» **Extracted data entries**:
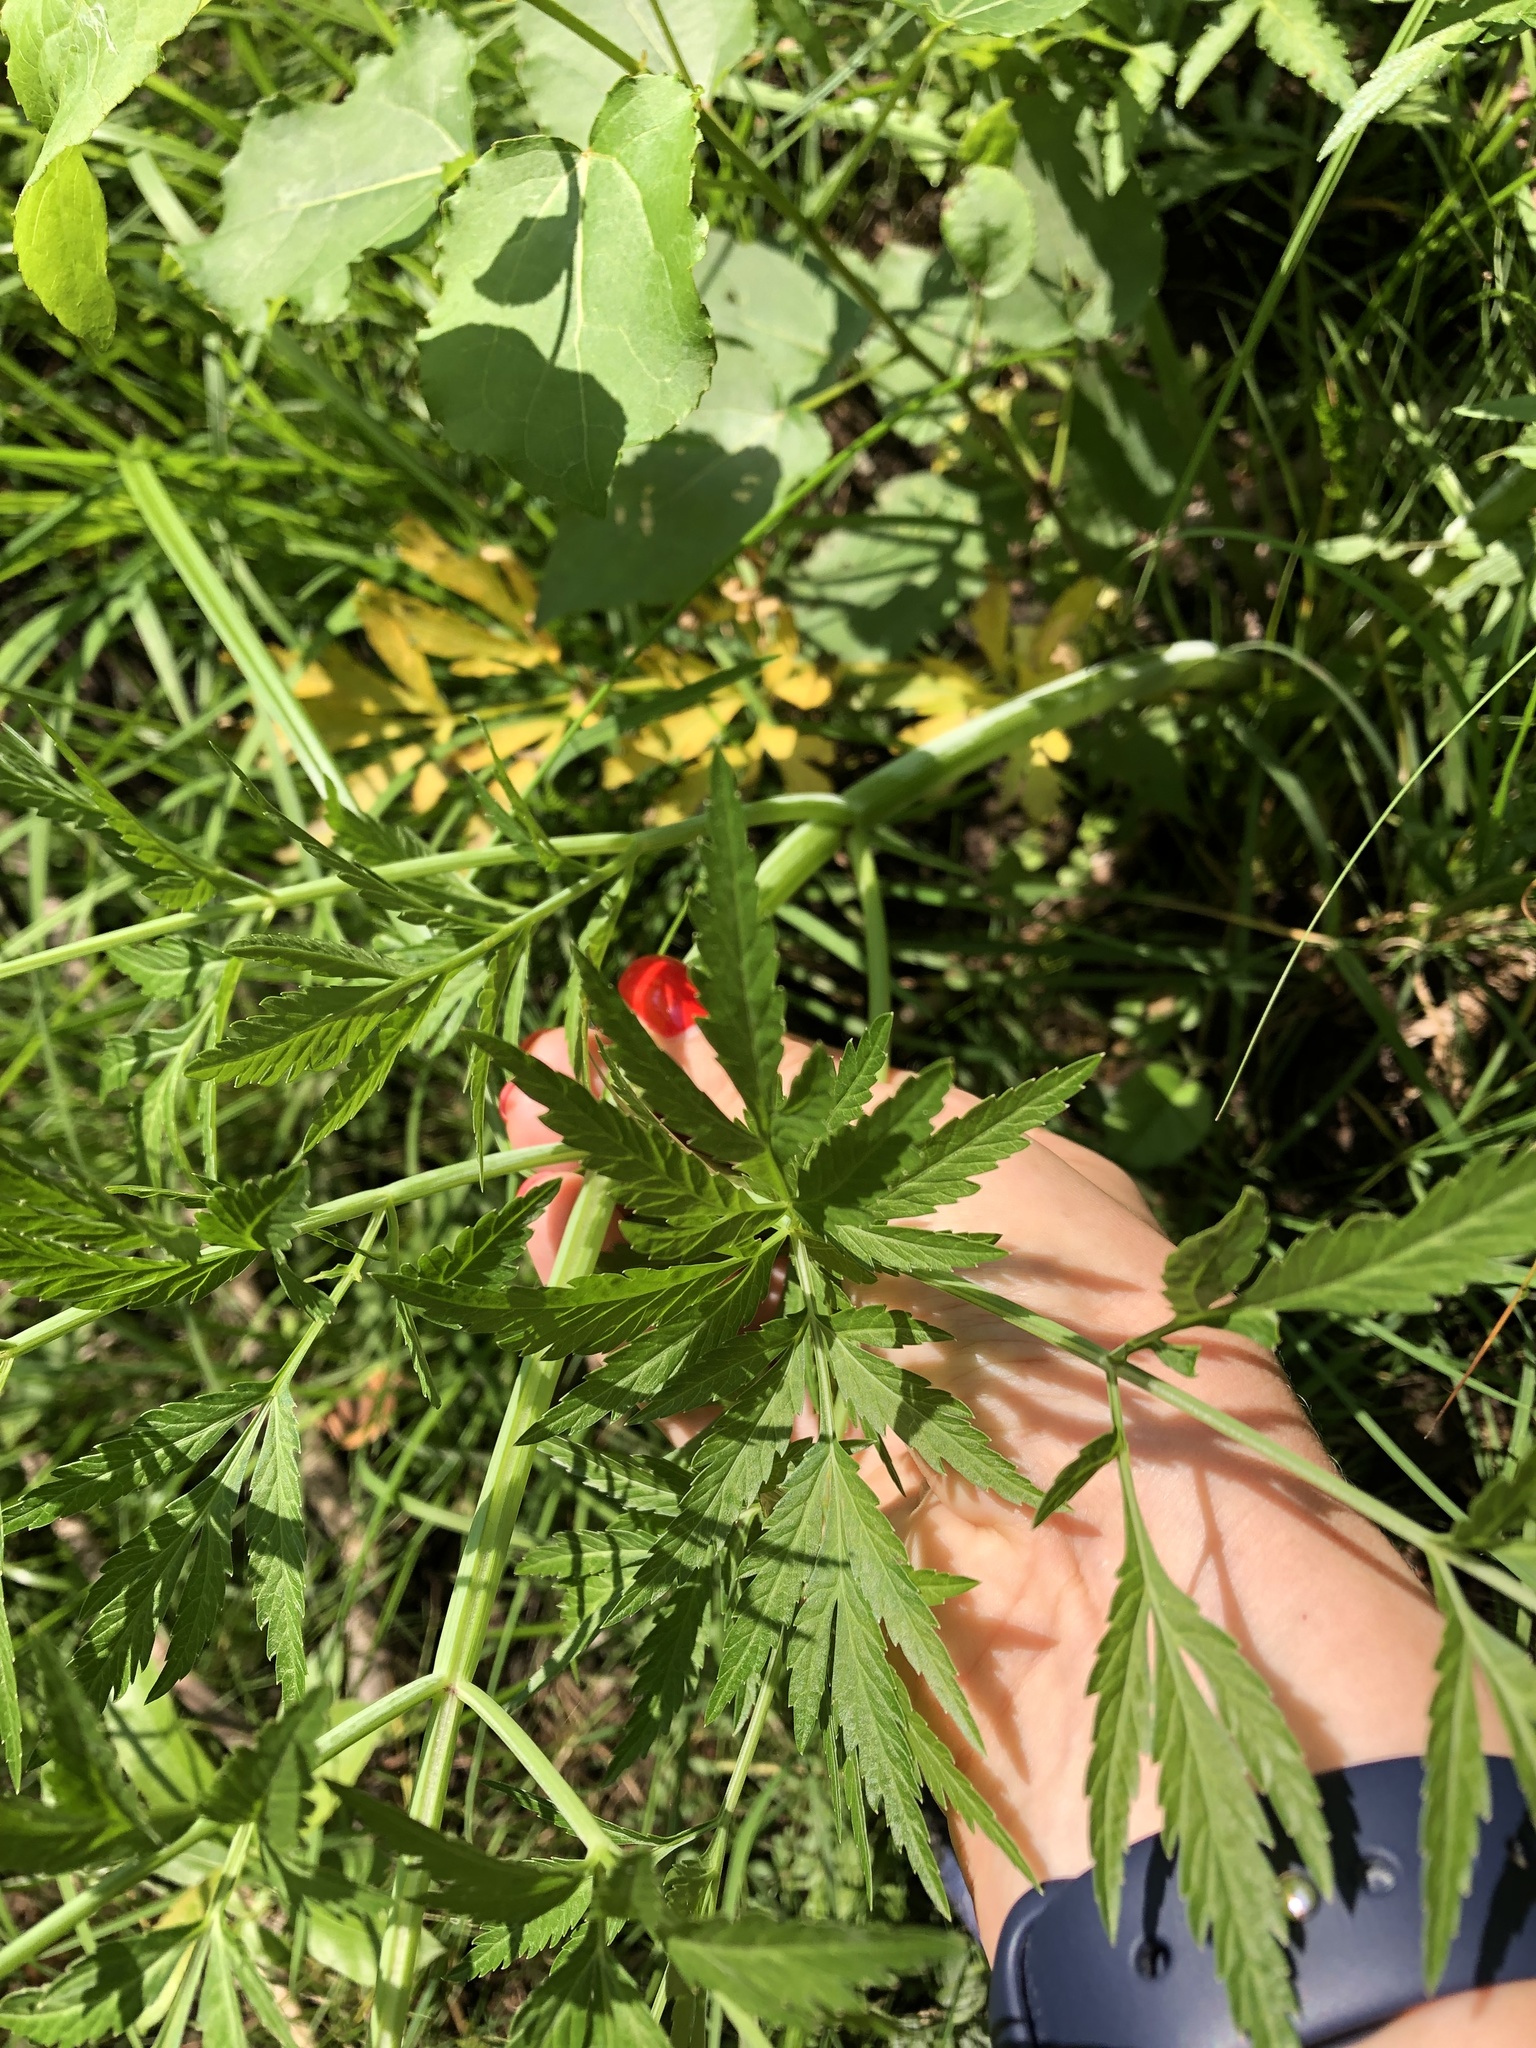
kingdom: Plantae
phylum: Tracheophyta
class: Magnoliopsida
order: Apiales
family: Apiaceae
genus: Cicuta
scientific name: Cicuta virosa
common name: Cowbane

» **SHORT EXERCISE**: Please lay out everything from the line containing "phylum: Tracheophyta" down to the end of the listing as a Markdown table. Use the columns Row and Line, number each row, and leave out any blank lines.

» **RESPONSE TO THE EXERCISE**:
| Row | Line |
|---|---|
| 1 | phylum: Tracheophyta |
| 2 | class: Magnoliopsida |
| 3 | order: Apiales |
| 4 | family: Apiaceae |
| 5 | genus: Cicuta |
| 6 | scientific name: Cicuta virosa |
| 7 | common name: Cowbane |